Observation Space Matters: Benchmark and Optimization Algorithm
This addresses the problem of inefficient observation space design in deep RL for researchers and practitioners, offering an incremental optimization method.
The paper tackled the sensitivity of deep reinforcement learning to observation space design by benchmarking common choices and proposing a search algorithm to optimize them, resulting in significantly improved learning speed compared to manual designs.

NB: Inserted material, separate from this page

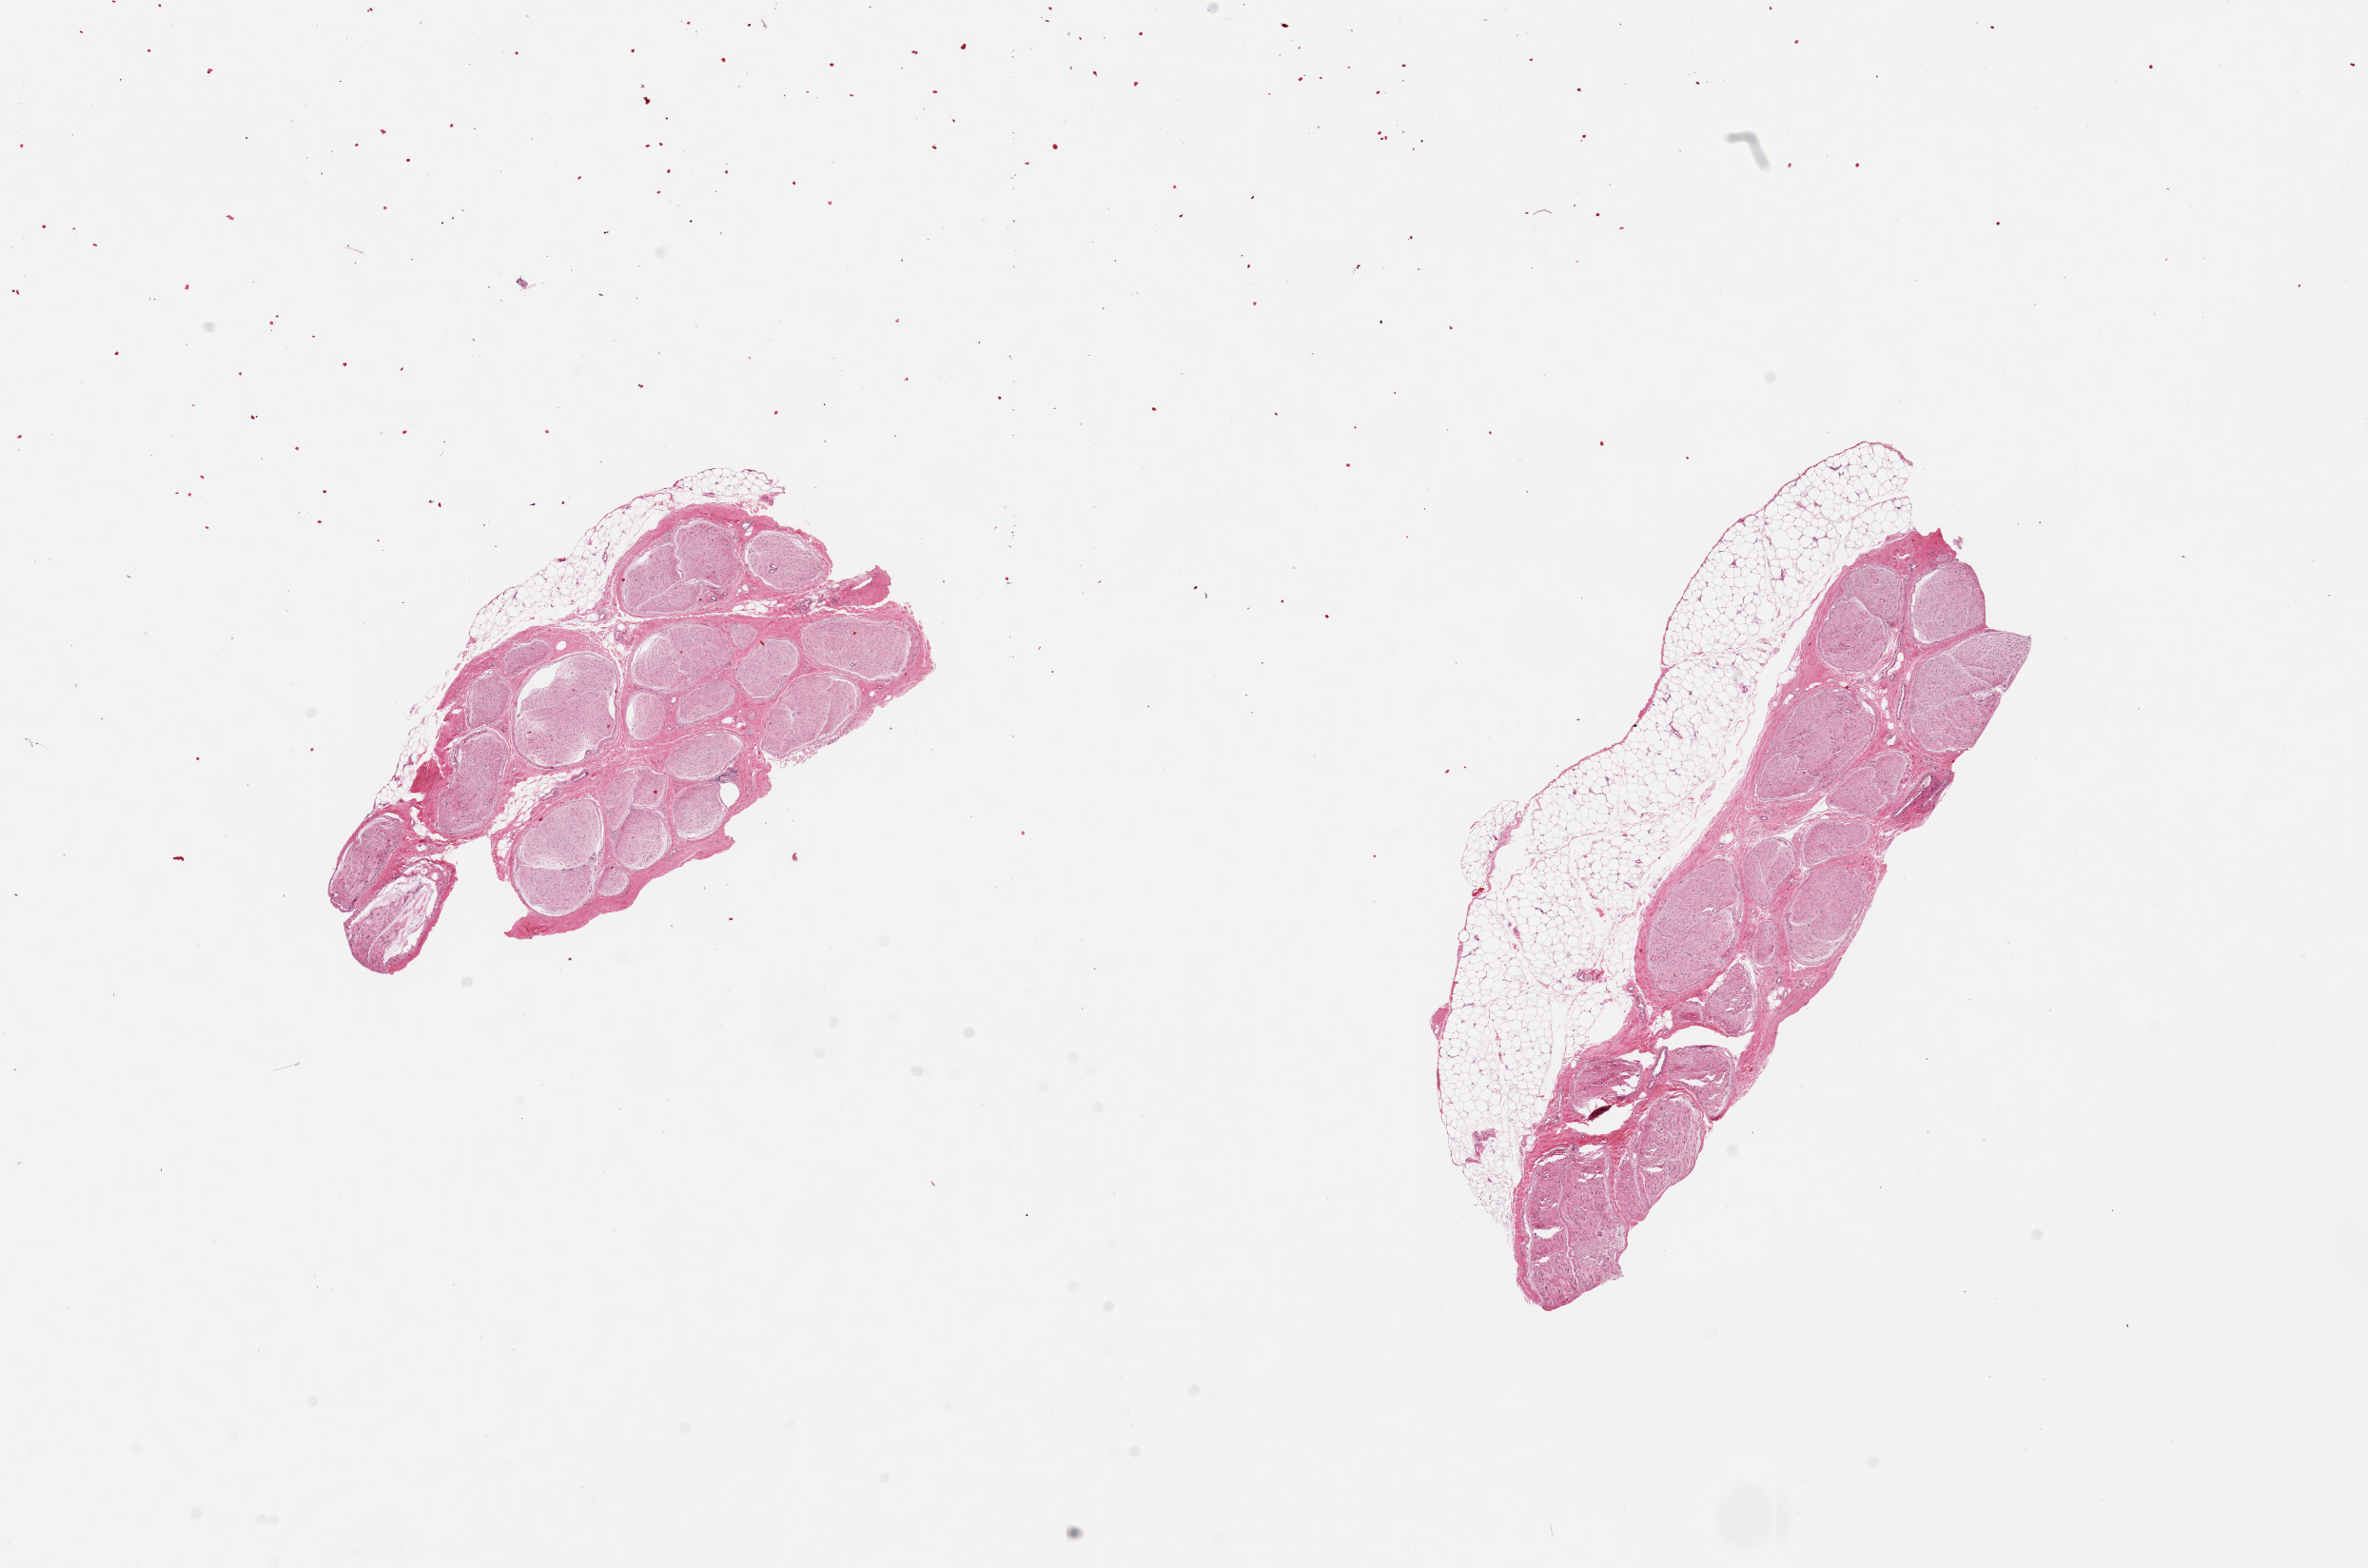
Whole-slide image, H&E stain — whole scanned area (about 19.7 x 13.0 mm) shown as a low-resolution overview, PAXgene-fixed paraffin-embedded (PFPE) section, target tissue: tibial nerve, tissue donor sample. Donor: female.
Pathologist's review note for this sample: 2 pieces, rim of fat up to ~1mm.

Recent advances in deep reinforcement learning (deep RL) enable researchers to solve challenging control problems, from simulated environments to real-world robotic tasks. However, deep RL algorithms are known to be sensitive to the problem formulation, including observation spaces, action spaces, and reward functions. There exist numerous choices for observation spaces but they are often designed solely based on prior knowledge due to the lack of established principles. In this work, we conduct benchmark experiments to verify common design choices for observation spaces, such as Cartesian transformation, binary contact flags, a short history, or global positions. Then we propose a search algorithm to find the optimal observation spaces, which examines various candidate observation spaces and removes unnecessary observation channels with a Dropout-Permutation test. We demonstrate that our algorithm significantly improves learning speed compared to manually designed observation spaces. We also analyze the proposed algorithm by evaluating different hyperparameters.